Critic Philip Fisher writes that “wonder occurs at the horizon line of what is potentially knowable, but not yet known.” At the end of the play, having discovered that his love for Panthea is not technically incestuous, Arbaces is filled with joyful wonder, the emotion most often associated with the strange reversals and revelations of romance. By hinting at a comic ending that is on the horizon yet withholding from us the means by which it can be accomplished, Beaumont and Fletcher allow us to experience the wonder of a skillfully managed plot.

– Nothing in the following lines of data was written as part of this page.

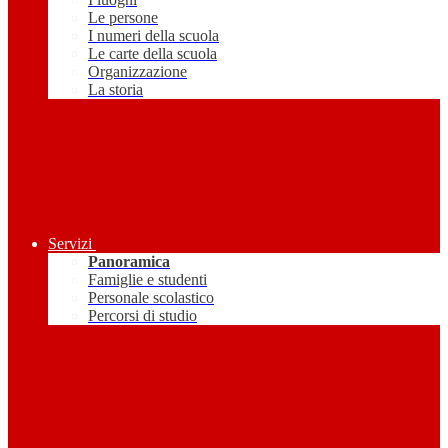
Le persone
I numeri della scuola
Le carte della scuola
Organizzazione
La storia
Servizi
Panoramica
Famiglie e studenti
Personale scolastico
Percorsi di studio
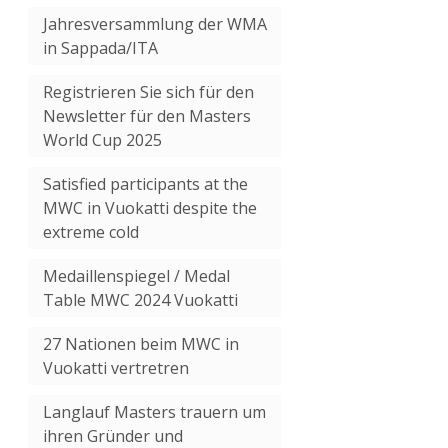
Jahresversammlung der WMA
in Sappada/ITA
Registrieren Sie sich für den
Newsletter für den Masters
World Cup 2025
Satisfied participants at the
MWC in Vuokatti despite the
extreme cold
Medaillenspiegel / Medal
Table MWC 2024 Vuokatti
27 Nationen beim MWC in
Vuokatti vertretren
Langlauf Masters trauern um
ihren Gründer und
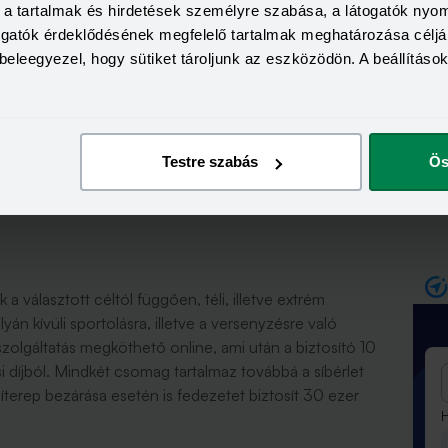
a, a tartalmak és hirdetések személyre szabása, a látogatók ny
ndenhol beletartozik az utasbiztosításba, a hóraftingra
togatók érdeklődésének megfelelő tartalmak meghatározása céljá
ár lehet, hogy csak a drágább csomagok térítenek.
beleegyezel, hogy sütiket tároljunk az eszközödön. A beállításo
tása nem csak téli sportokra térít, de az egyéb
 A Szlalom téli sport kiegészítő biztosítással pedig
Testre szabás
Ös
felszerelésre, keresés-mentésre, illetve
agtól függően a szolgáltatás síbérlet biztosítást is
k a választott céltól függően, téli, illetve extrém
yán kívüli sportolásra, illetve a versenyzésre való
szolgáltatás megköthető online, ami után a biztosító 10
i díjból. Mindkét csomag tartalmaz továbbá a síbérlet
síterep bezárása esetén is fedezetet biztosít 30 ezer
H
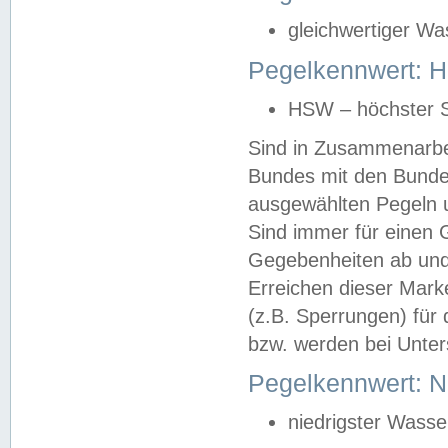
gleichwertiger Wa
Pegelkennwert: HS
HSW – höchster S
Sind in Zusammenarbei
Bundes mit den Bunde
ausgewählten Pegeln un
Sind immer für einen 
Gegebenheiten ab und
Erreichen dieser Mark
(z.B. Sperrungen) für 
bzw. werden bei Unter
Pegelkennwert: 
niedrigster Wasse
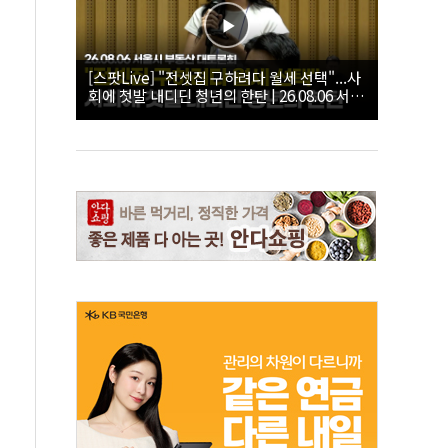
[스팟Live] "전셋집 구하려다 월세 선택"...사
회에 첫발 내디딘 청년의 한탄 | 26.08.06 서울
시 부동산 대토론회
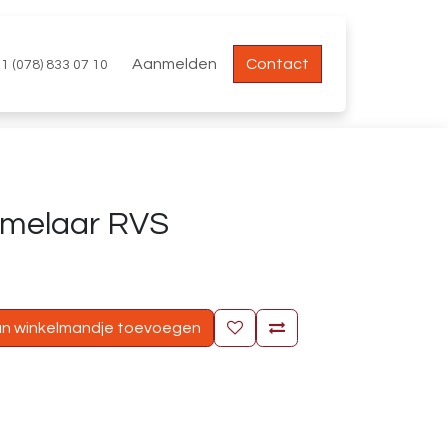
Aanmelden
Contact
1 (078) 833 07 10
amelaar RVS
n winkelmandje toevoegen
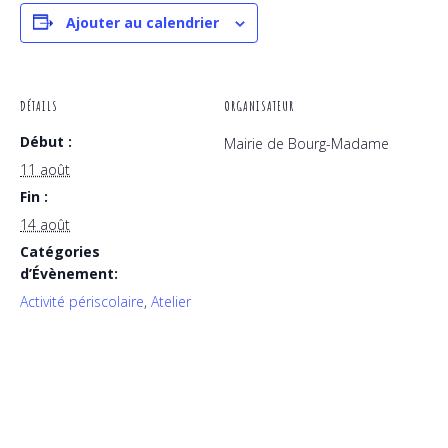
Ajouter au calendrier
DÉTAILS
ORGANISATEUR
Début :
Mairie de Bourg-Madame
11 août
Fin :
14 août
Catégories
d’Évènement:
Activité périscolaire
,
Atelier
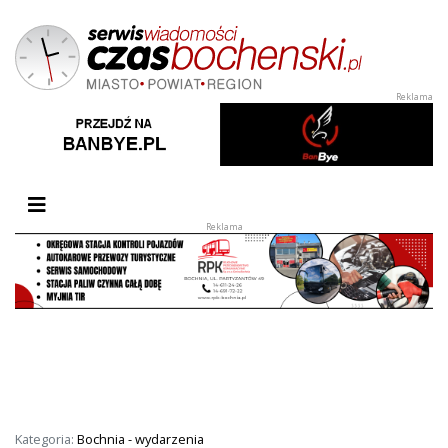
Przełącz nawigację
Kategoria:
Bochnia - wydarzenia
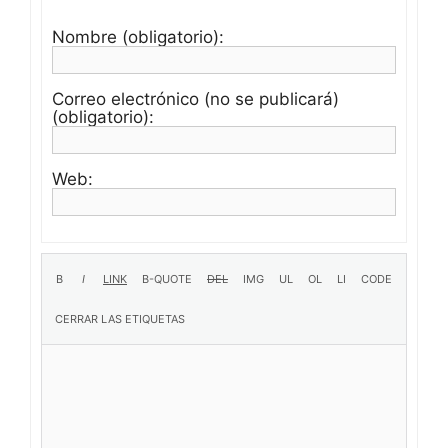
Nombre (obligatorio):
Correo electrónico (no se publicará)
(obligatorio):
Web:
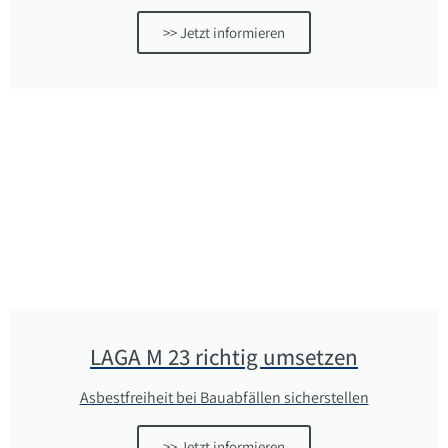
>> Jetzt informieren
LAGA M 23 richtig umsetzen
Asbestfreiheit bei Bauabfällen sicherstellen
>> Jetzt informieren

Mario DiGangi | Professor of English, Lehman College and the Graduate Center, CUNY

Francis Beaumont (1584-1616) and John Fletcher (1579-1625) were the famous “double act” of Jacobean playwriting. They began their careers independently, but by 1606 they produced their first collaboration, The Woman Hater, a satire on London life. Together, they would write at least twelve plays, including their two most successful, Philaster, or Love Lies a-Bleeding (1608) and The Maid’s Tragedy (1611). Although Beaumont retired from the theater in 1613, Fletcher continued writing for the stage until his death. He wrote plays alone and with other partners (including Shakespeare, whom he replaced as the leading playwright for the King’s Men), but it was his collaboration with Beaumont that endured in the public memory. Together, they made popular the tragicomedy, a mixed form that audiences adored.


The tragicomedy A King and No King by Beaumont and Fletcher follows Arbaces, the boastful but much-loved King of Iberia. When the play begins, he has just defeated his rival Tigranes (the King of Armenia) in battle, and resolved to bring him back to his court where he intends to marry Tigranes to his sister Panthea, who he has not seen in many years.


But before Arbaces can return victoriously home, he learns that his mother Arane has plotted to assassinate him. Arbaces' advisors warn him in time, and he is saved by his Lord Protector Gobrius. Meanwhile, Tigranes' own lover Spaconia resolves to follow him to Arbaces' court, hoping to keep him true to her. Tigranes promises her he will stay faithful, and she travels with them disguised as a lady-in-waiting for Panthea.


Panthea, who has been raised by Gobrius separately from Arbaces, waits for letters from her brother that will summon her to court. When Spaconia arrives, she is accepted into Panthea's service and at first she gives a false name, but quickly she confesses her true identity and her love for Tigranes. Even though Panthea is promised to him, she swears to Spaconia she will respect her prior claim and will not marry him.


The people of Iberia celebrate the end of the war, and Arbaces pardons his mother Arane, while welcoming his sister Panthea to his court. Tigranes is immediately attracted to Panthea despite his promise to Spaconia, but Arbaces suddenly finds himself struck with powerful, incestuous lust. He struggles to resist his passion and instructs his followers to imprison Panthea in a different part of his palace, where he cannot see her and won't be tempted by her. Meanwhile, a cowardly soldier named Bessus whose valor in battle has been misreported deals with ever-increasing martial challenges from the citizens of the town.


As Arbaces wrestles with his conscience, he confesses his sins to his advisor Mardonius, who is repulsed and urges him to resist his desire at all costs. Arbaces then confesses to Bessus, who blithely agrees to help him pursue his sister. Meanwhile, Spaconia confronts Tigranes about his shifting affections, and chastened, he resolves to honor their engagement. Most shockingly of all, Arbaces confesses his ardor to Panthea herself, who seems to return his feelings. With no more power to resist and his soul on the brink of damnation, Arbaces makes a terrible plot to kill Gobrius, rape Panthea, and then kill himself.